> **TASK OBJECTIVE**: Copy out each record that follows exactly, and omit any picture you find.
*** STUDY MATERIAL ***
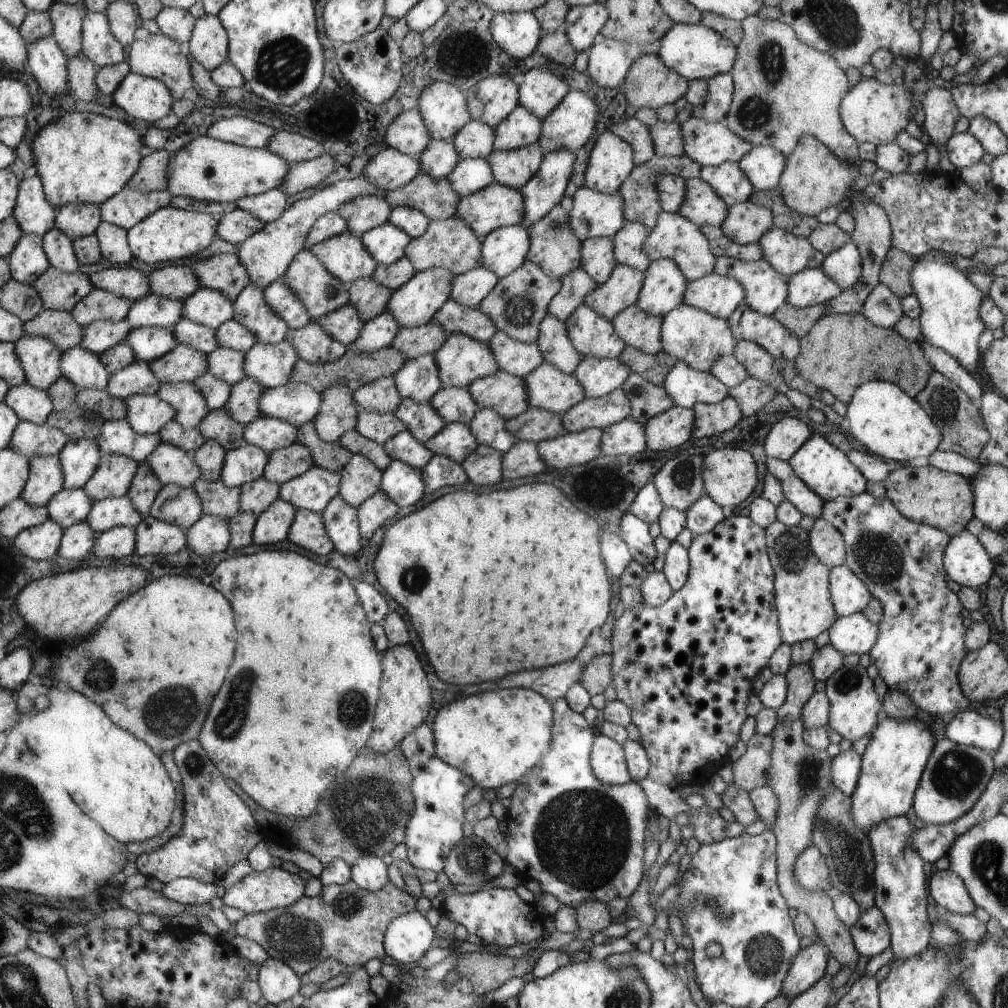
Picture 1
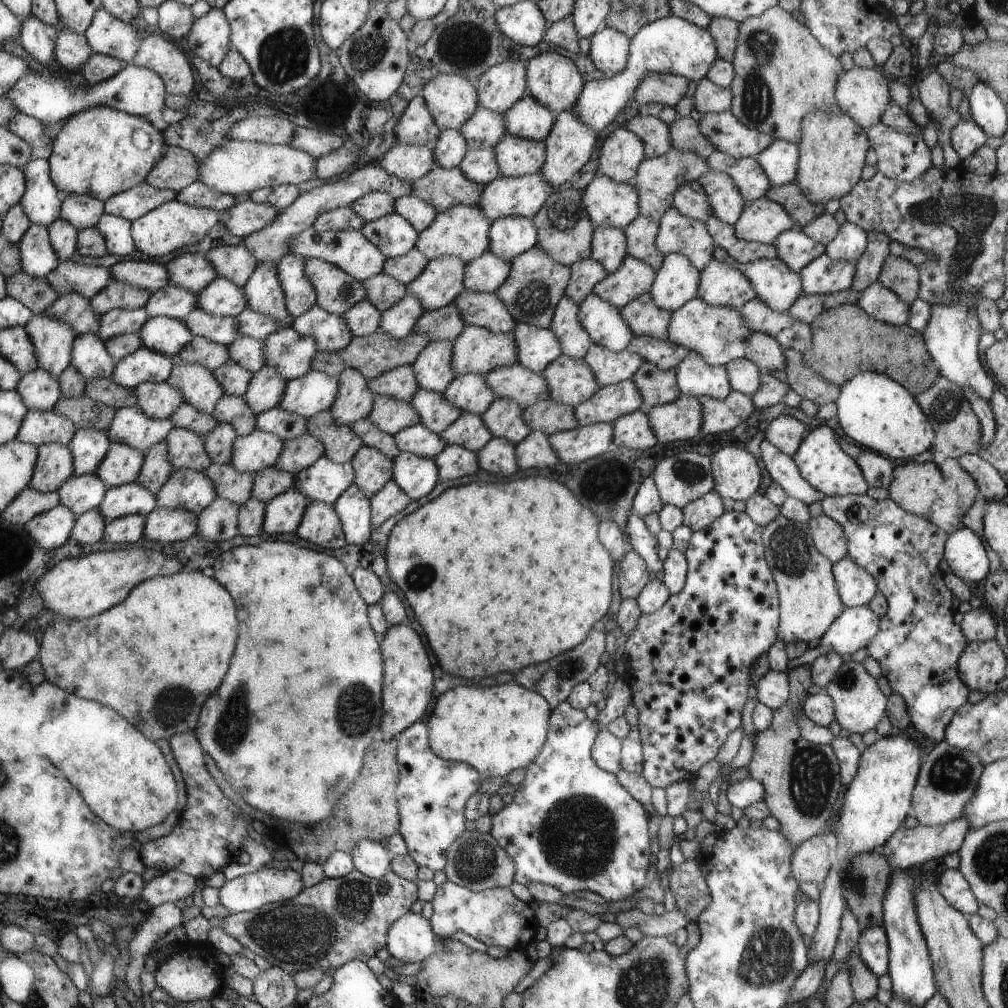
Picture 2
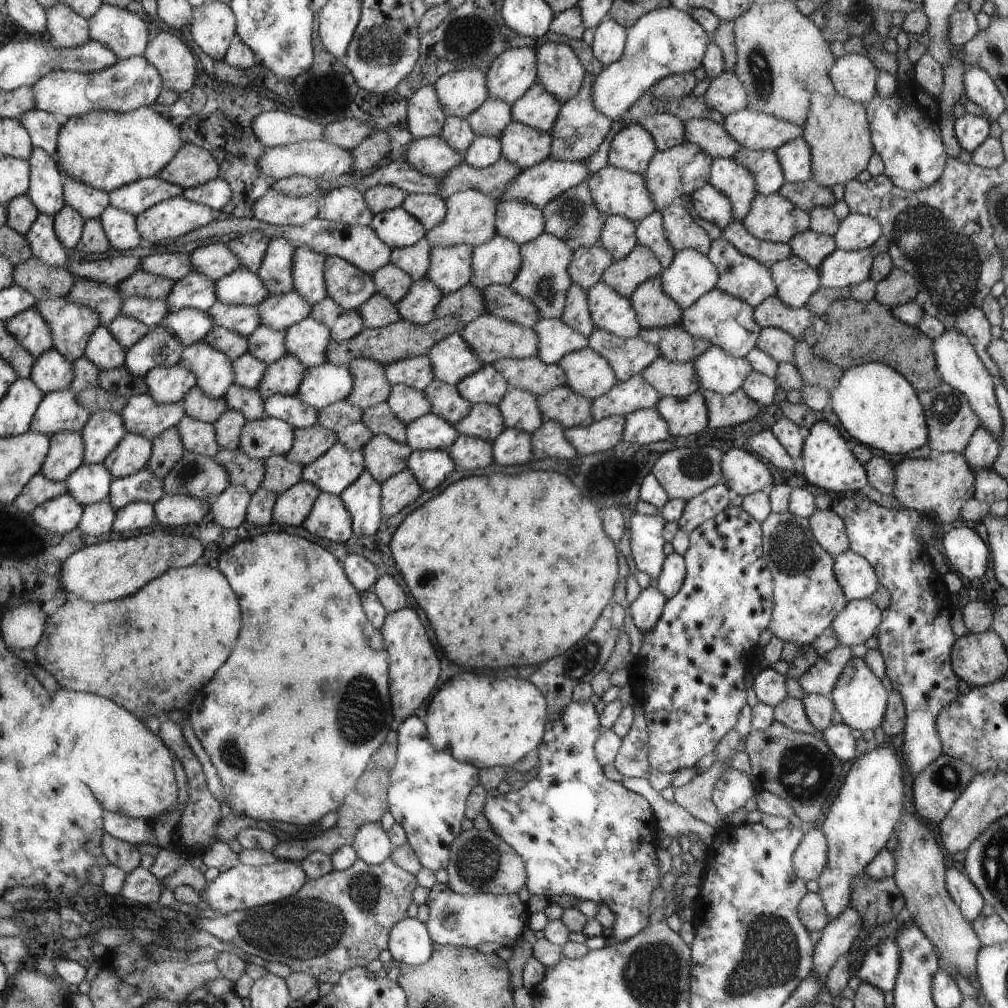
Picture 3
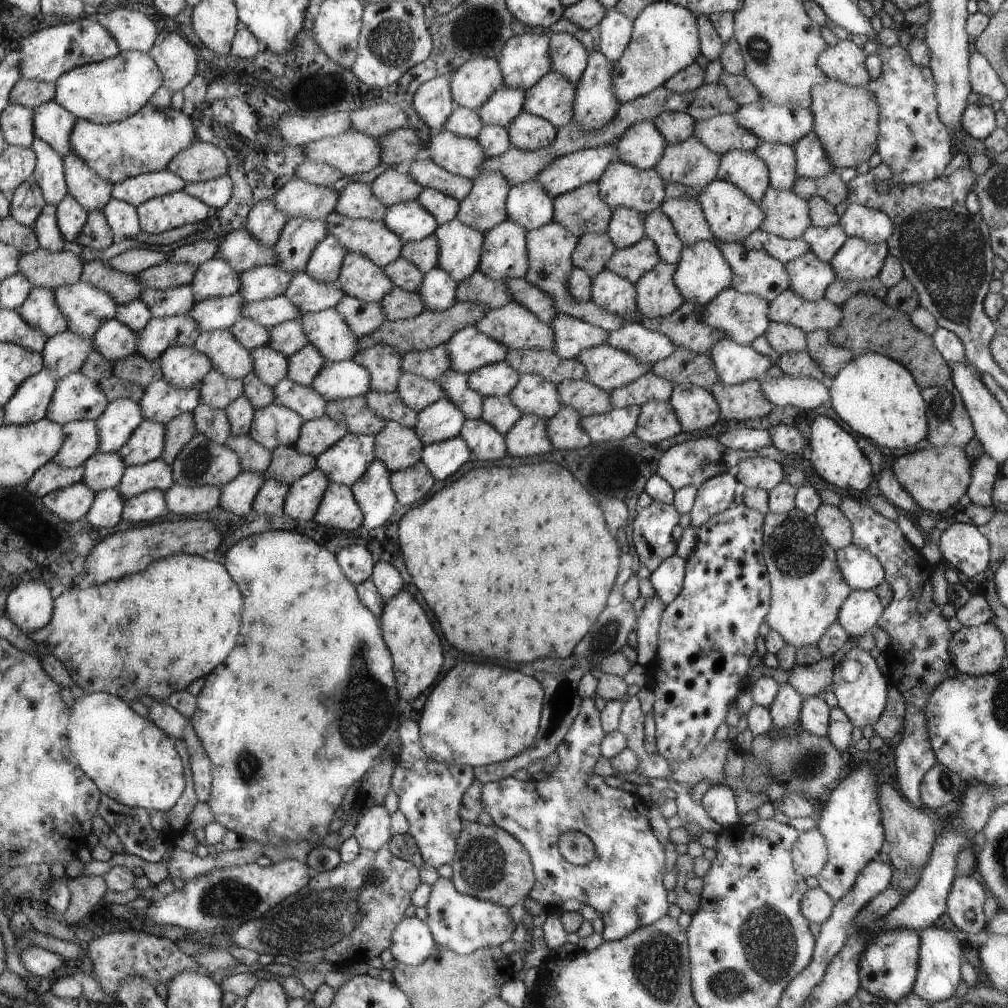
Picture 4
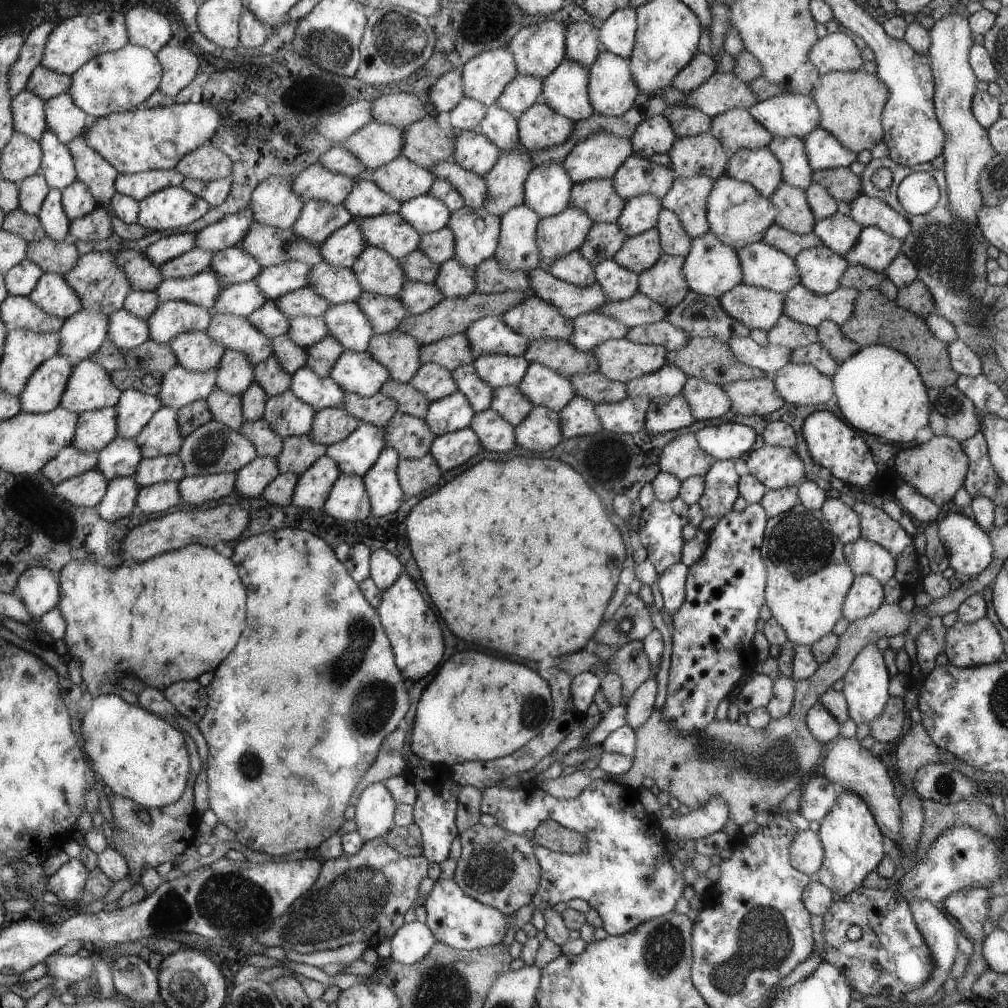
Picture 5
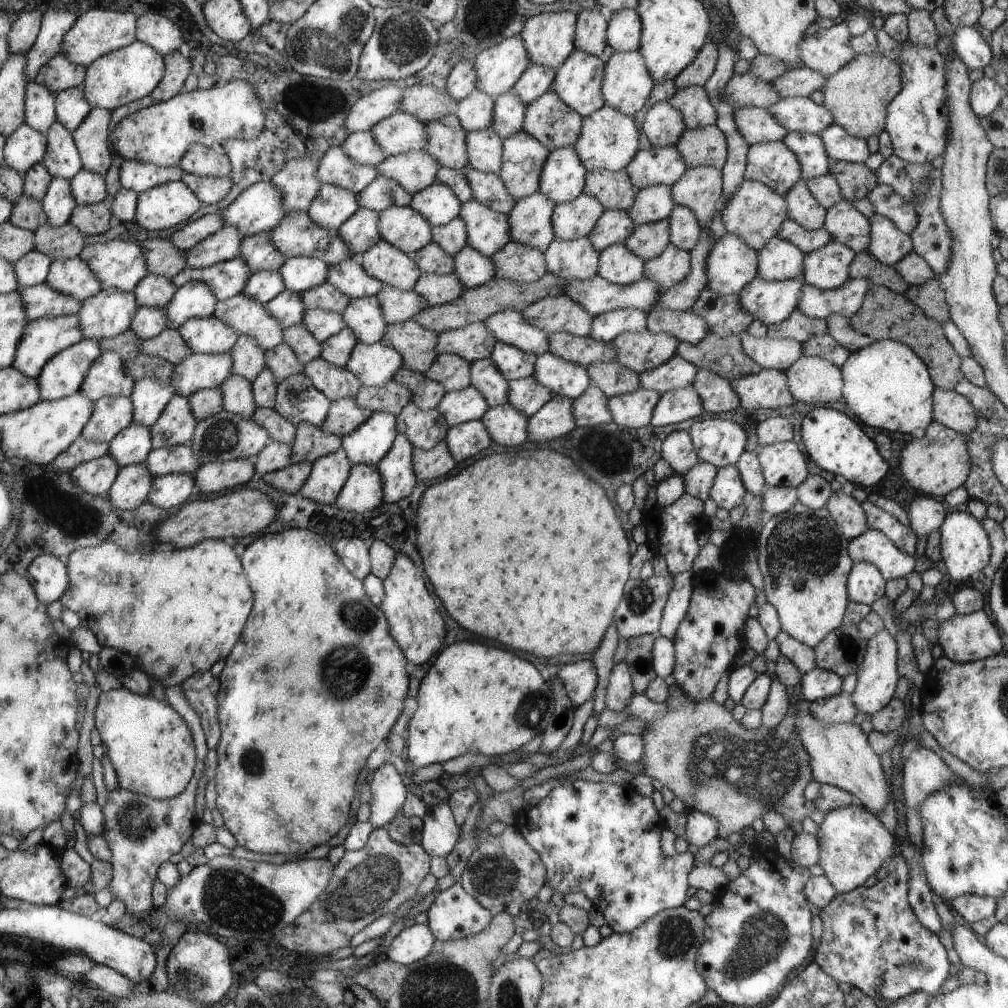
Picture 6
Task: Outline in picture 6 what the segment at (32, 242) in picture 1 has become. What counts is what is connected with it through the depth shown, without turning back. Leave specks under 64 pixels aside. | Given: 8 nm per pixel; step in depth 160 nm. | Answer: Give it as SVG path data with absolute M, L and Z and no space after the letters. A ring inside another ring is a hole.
*** End of STUDY MATERIAL ***
> **TASK RESULT**:
Picture 1
Picture 2
Picture 3
Picture 4
Picture 5
Picture 6
Task: Outline in picture 6 what the segment at (32, 242) in picture 1 has become. What counts is what is connected with it through the depth shown, without turning back. Leave specks under 64 pixels aside. | Given: 8 nm per pixel; step in depth 160 nm. | Answer: Give it as SVG path data with absolute M, L and Z and no space after the letters. A ring inside another ring is a hole.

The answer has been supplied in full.